**Directions for this task:**
Render the listing below as a numbered list, omitting any blank lines and excluding the pictures.

---

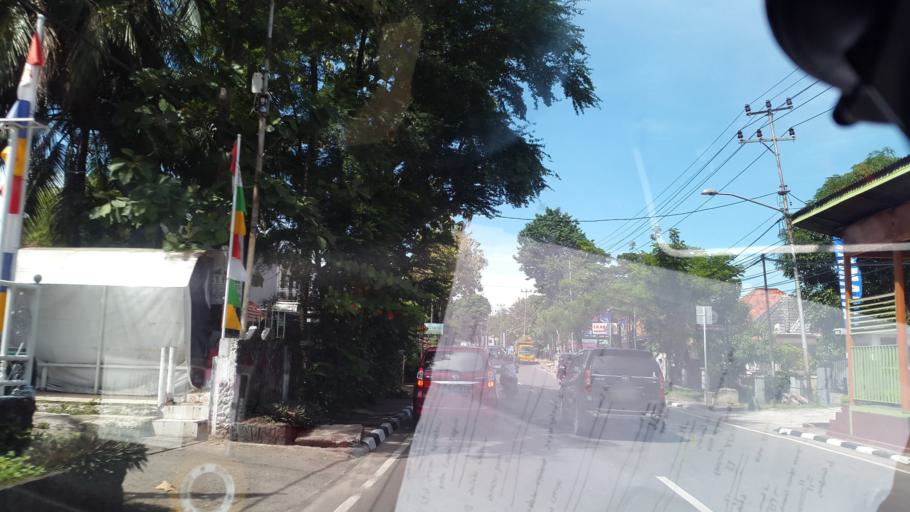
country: ID
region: South Sumatra
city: Plaju
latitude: -2.9873
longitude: 104.7426
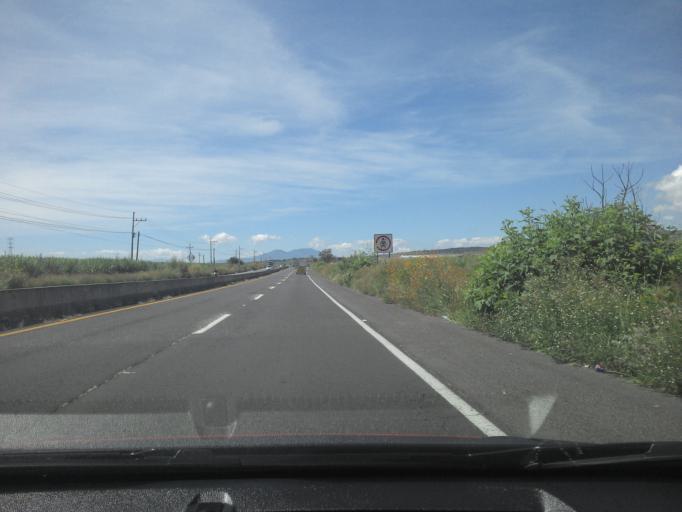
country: MX
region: Jalisco
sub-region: Tala
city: Los Ruisenores
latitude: 20.7073
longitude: -103.6774
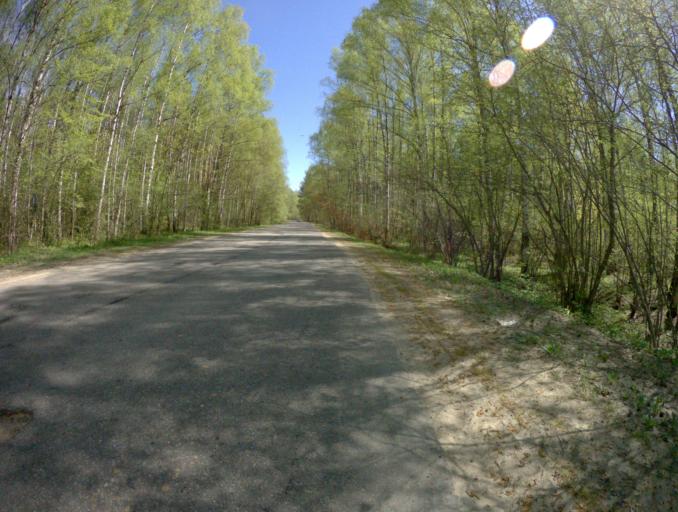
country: RU
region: Vladimir
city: Orgtrud
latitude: 56.1987
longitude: 40.5896
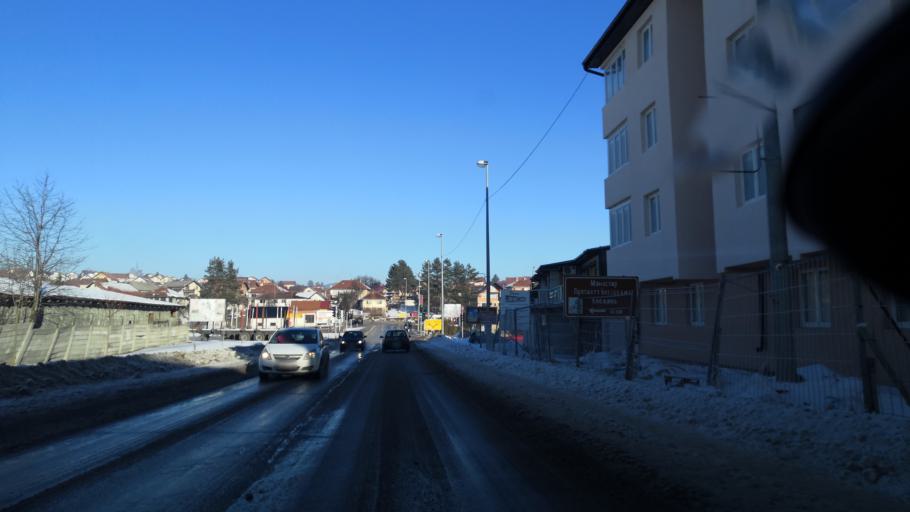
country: BA
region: Republika Srpska
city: Sokolac
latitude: 43.9376
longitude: 18.7967
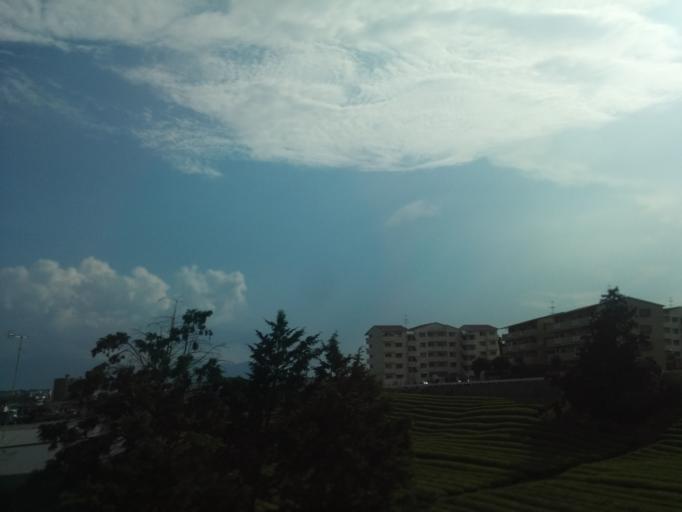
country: JP
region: Shizuoka
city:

---

**Expected answer:**
1. country: ID
2. region: South Sumatra
3. city: Plaju
4. latitude: -2.9873
5. longitude: 104.7426
6. country: MX
7. region: Jalisco
8. sub-region: Tala
9. city: Los Ruisenores
10. latitude: 20.7073
11. longitude: -103.6774
12. country: RU
13. region: Vladimir
14. city: Orgtrud
15. latitude: 56.1987
16. longitude: 40.5896
17. country: BA
18. region: Republika Srpska
19. city: Sokolac
20. latitude: 43.9376
21. longitude: 18.7967
22. country: JP
23. region: Shizuoka
24. city:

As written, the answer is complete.